Michael Cera wishes he were a bassist in a shitty band, and it's so cute. Scott Pilgrim Versus The World isn't the first time the young actor played the part. You might recall his role in the teen romance Nick & Norah's Infinite Playlist, where he played in an "all gay" punk band called the "Jerk Offs". And if you're like me, you're still dealing with the nightmares.

But why does Cera have to play a bass player, and why is he always in an unimpressive band? Sure, that's how the story was written in both Scott Pilgrim and Nick & Norah, and casting Cera was likely an afterthought. According to the films, however, there's still some link between being a bass player in an unremarkable band and meeting the love of your life. I've tried this more times than most, and I still haven't found the same luck. I'm sure I'm not alone.

But now, I think I'm starting to get it: If you are a man in his twenties who has almost no pubic hair, it doesn't matter how shitty your band is. In fact, if you are perhaps in a good band, you're likely doomed to drug addiction and numerous divorces—no true love for you.

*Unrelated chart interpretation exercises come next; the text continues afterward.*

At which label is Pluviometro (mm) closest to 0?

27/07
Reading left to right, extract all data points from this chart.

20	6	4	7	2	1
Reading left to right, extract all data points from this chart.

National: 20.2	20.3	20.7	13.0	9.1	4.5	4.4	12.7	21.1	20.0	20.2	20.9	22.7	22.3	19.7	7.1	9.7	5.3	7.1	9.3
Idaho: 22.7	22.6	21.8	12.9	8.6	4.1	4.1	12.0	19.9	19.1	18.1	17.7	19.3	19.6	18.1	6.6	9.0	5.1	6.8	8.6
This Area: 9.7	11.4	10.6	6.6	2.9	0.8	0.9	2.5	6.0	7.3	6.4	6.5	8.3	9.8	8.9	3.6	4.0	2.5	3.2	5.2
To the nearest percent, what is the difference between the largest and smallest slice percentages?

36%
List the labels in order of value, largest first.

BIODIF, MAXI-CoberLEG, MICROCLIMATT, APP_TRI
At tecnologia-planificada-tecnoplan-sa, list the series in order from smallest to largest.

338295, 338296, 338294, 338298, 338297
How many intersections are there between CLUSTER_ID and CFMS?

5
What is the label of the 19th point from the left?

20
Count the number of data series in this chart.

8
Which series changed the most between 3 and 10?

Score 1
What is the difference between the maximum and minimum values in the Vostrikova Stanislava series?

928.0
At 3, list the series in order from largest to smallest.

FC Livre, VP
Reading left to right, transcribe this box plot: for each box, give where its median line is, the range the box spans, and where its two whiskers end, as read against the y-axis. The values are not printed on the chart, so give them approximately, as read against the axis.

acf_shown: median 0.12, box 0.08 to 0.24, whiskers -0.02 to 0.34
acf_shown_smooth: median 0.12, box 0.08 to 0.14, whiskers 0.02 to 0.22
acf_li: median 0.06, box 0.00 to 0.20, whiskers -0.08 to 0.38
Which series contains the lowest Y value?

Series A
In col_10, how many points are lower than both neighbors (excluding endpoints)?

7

So really, what kind of messages are the filmmakers sending to our young musicians? Mediocrity gets you laid and masculine standards of beauty are now bordering on pedophilia is what I'm getting. Oh, and being able to kick all of your love interests' ex-boyfriends' asses will never grow out of style. Pretty primordial, don't you think?

My film analysis chops may be a little rusty, but more likely, I'm just getting annoyed with Cera. He's surpassed his former self in Arrested Development and his acting roles are growing too complex for me: instead of being a confused child, he's now a confused child who plays in a band and gets laid by the girl of his dreams.

Unfortunately for teenybopper ladies who just found out that a showerhead has more than one use, the "getting laid" aspect of Cera's characters isn't getting past the editing process. But don't mistake his innocent characters for some sort of Jonas Brothers-like purity. Everyone should know that even a fake bass player can't resist a Roman orgy.